Around the Street: Credit Freeze, Economic Chill - BusinessWeek
Wall Street economists and strategists take a dire view of prospects for the U.S. economy
From Standard & Poor’s Equity Research
As investors await the fate of the U.S. financial-system liberate plan, scheduled for a ballot in the House of Representatives on Oct. 5, credit markets remain in a less degree than enormous strain. And the freeze-up in lending activity does not bode well for U.S. economic growth in coming months.
To earn a sense of the site, BusinessWeek and S&P MarketScope compiled insights from Wall Street strategists and economists put on Oct. 1:
Tony Crescenzi, Miller Tabak
For a third week, the total amount of commercial paper ungathered plunged, falling a record $94.9 billion in the week ended Oct. 1, to $1.607 trillion, bringing the cumulative drop in spite of the three weeks to $208 billion. The declines reflect the seizing up of the credit emporium and withdrawals of money from money-market funds, what one. held $700 billion of arising from traffic paper at the end of the second quarter. These declines in some ways carry more weight than those of a year ago, when the place of traffic was dysentery issuers with mortgage-related exposures. This time the free from impurity is wide-reaching and is affecting issuers by to a great distance more predictable cash flows—regular run-of-the-mill companies in need of working capital. For example, the asset-backed sector by-word a $29.1 billion decline in the latest week, news that fits with the poor direct of car sales, which are falling under the weight of the lack of availability of credit. The declines count up to the urgency for fixes to the confidence crisis and defend the case for a Fed scold cut.
Action Economics
U.S. credit default swaps are widening amid weakness in equities and resurrection concerns a recession will farther on weigh onward already liable to injury corporate [issuers]. Meanwhile, CDS on the assurance sector are really taking it on the chin after Senator Harry Reid (D-Nev.) said yesterday that a major underwriter was on the verge of bankruptcy if the bailout package wasn’t passed. MetLife (MET) is now priced at 12% and $500,000 through year, with Hartford (HIG) and Prudential (PRU) at 1.05% and $500,000 per year to insure $10 million in bonds. Yesterday there was no up-front charge for any of the insurers, with MetLife’s cost of insurance at $460,000, Hartford at $525,000, and Prudential at $500,000. This is one more sign of the vexation in the markets, of course fear in this sector has been exacerbated by the debacle with AIG.
Michael Anderson, Barclays Capital (BCS)
In single in kind of the most of a monument months in the history of capital markets, high-yield corporates plunged 7.98%, marking the worst-ever monthly return for the asset class.
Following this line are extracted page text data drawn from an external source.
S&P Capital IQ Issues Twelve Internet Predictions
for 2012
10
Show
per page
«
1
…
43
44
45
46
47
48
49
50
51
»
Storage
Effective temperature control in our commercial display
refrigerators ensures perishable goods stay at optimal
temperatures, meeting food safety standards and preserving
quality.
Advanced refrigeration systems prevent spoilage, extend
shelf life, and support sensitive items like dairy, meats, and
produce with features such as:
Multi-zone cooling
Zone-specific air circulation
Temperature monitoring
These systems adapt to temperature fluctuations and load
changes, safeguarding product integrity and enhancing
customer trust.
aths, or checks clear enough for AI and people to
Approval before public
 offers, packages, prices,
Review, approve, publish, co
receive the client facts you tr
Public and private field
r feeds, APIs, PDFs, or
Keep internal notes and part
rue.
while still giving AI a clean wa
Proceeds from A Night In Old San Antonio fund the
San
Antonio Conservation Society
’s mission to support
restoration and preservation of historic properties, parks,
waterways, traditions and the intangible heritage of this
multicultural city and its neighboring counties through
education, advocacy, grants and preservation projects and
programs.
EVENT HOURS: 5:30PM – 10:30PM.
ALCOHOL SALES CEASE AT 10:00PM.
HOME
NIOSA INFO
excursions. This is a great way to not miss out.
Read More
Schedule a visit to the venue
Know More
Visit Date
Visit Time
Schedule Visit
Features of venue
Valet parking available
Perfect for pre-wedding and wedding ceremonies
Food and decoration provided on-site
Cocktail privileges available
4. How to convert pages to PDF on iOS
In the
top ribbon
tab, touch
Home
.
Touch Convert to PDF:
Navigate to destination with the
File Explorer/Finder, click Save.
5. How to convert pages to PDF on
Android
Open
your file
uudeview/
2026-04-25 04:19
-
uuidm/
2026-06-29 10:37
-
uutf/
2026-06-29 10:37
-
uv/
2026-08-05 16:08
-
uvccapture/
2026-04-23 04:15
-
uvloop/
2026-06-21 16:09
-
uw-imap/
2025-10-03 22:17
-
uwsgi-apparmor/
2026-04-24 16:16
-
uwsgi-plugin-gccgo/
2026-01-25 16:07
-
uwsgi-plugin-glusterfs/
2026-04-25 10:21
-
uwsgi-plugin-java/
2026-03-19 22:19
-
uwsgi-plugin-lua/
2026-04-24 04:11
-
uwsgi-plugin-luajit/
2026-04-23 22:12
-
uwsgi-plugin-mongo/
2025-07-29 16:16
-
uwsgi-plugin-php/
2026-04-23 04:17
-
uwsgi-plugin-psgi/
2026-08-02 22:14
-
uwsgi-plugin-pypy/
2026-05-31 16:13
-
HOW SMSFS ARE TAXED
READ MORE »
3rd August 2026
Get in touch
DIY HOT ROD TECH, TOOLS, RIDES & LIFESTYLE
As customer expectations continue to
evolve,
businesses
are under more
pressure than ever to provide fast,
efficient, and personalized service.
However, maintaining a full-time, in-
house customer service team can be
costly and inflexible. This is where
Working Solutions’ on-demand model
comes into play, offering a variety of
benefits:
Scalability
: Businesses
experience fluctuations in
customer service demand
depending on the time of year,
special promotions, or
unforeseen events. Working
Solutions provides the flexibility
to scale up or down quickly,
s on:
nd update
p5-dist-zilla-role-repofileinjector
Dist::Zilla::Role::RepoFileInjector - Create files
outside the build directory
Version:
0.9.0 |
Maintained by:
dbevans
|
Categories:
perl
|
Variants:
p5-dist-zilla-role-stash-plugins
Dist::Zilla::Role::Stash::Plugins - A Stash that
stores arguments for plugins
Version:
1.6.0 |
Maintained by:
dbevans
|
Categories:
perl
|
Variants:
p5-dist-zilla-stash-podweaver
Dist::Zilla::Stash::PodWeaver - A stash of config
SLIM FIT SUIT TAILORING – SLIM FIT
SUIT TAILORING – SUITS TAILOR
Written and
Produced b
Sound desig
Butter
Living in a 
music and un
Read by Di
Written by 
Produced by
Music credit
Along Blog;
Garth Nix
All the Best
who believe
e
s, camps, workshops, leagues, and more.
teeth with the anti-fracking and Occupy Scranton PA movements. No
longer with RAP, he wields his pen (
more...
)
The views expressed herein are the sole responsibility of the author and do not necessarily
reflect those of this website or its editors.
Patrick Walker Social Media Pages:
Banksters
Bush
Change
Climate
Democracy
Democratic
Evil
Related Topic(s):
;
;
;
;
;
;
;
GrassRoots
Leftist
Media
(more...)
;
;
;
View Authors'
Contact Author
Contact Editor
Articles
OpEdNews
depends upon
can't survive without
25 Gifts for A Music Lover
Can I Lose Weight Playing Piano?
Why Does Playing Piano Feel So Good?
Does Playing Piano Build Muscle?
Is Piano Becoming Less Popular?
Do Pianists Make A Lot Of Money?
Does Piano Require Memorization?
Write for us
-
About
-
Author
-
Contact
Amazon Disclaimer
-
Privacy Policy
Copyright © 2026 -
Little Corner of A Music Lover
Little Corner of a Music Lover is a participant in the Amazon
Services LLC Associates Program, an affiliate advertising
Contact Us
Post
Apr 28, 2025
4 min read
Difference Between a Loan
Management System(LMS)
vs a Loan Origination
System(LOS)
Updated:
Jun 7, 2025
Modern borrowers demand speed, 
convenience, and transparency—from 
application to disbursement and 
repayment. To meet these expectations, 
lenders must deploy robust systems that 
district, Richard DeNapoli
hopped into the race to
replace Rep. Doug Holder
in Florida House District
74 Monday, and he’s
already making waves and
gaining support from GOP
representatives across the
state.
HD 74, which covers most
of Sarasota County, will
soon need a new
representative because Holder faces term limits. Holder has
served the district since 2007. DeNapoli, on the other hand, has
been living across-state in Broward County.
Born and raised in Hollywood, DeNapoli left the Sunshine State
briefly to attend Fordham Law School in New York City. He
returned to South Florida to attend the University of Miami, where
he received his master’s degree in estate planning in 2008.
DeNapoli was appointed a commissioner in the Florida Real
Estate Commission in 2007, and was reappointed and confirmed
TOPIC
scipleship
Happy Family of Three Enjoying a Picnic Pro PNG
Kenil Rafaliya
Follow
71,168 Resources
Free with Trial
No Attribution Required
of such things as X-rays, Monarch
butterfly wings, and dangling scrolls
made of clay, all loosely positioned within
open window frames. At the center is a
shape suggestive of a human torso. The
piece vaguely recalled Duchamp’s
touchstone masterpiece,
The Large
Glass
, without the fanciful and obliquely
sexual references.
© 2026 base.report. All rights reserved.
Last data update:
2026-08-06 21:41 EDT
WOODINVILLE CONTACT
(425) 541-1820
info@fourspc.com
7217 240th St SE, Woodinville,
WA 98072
The prior record, -7.37%, was set in June 2002 during WorldCom’session utter failure. On a curve-adjusted basis, the High Yield Index lagged Treasuries by 855 basis points, the third-worst monthly performance. September 2008 trails singly September 2001 (-885 basis points) and June 2002 (-882 basis points).
Seamus Smythe, Goldman Sachs (GS)
The September employment report [scheduled beneficial to release on Oct. 3] is likely to be quite weak; we look for a loss of 150,000 jobs and a farther increase in the unemployment rate to 6.2%. A kind of factors point to the weak report: (1) unemployment insurance claims appear to have risen underneath various distortions; (2) consumers view jobs as increasingly hard to get; and (3) hiring continues to be weak. The only sign that points to a somewhat in a more excellent way report, a detriment of 8,000 private-sector jobs in the ADP application report, is from a survey that has done quite poorly recently.
Of particular note in this month’s release, the Bureau of Labor Statistics (BLS) will release preliminary estimates of the benchmark revision to payroll employment. These revisions envelop the year from March 2007 to March 2008. Based on other data, our best estimate is that the revise exercise volition be downward by about 250,000 and potentially more, but this estimate is quite experimental.
David Wyss, Standard & Poor’session (MHP)
[Inflation-adjusted] gross domestic product with regard to the second quarter is ancient history, but the downward revision to 2.8% actually being growth from the 3.3% reported earlier was after what is stated disturbing. Most of the revision came from consumer spending, with real growth revised to 1.2% from the 1.7% reported last month. Oddly, the biggest revision was to services (1.3% to 0.7%), usually a very stable succession. The data suggest added downside risks for the economy in future quarters. We still expect the third quarter to be positive, but not by dint of. a great deal of.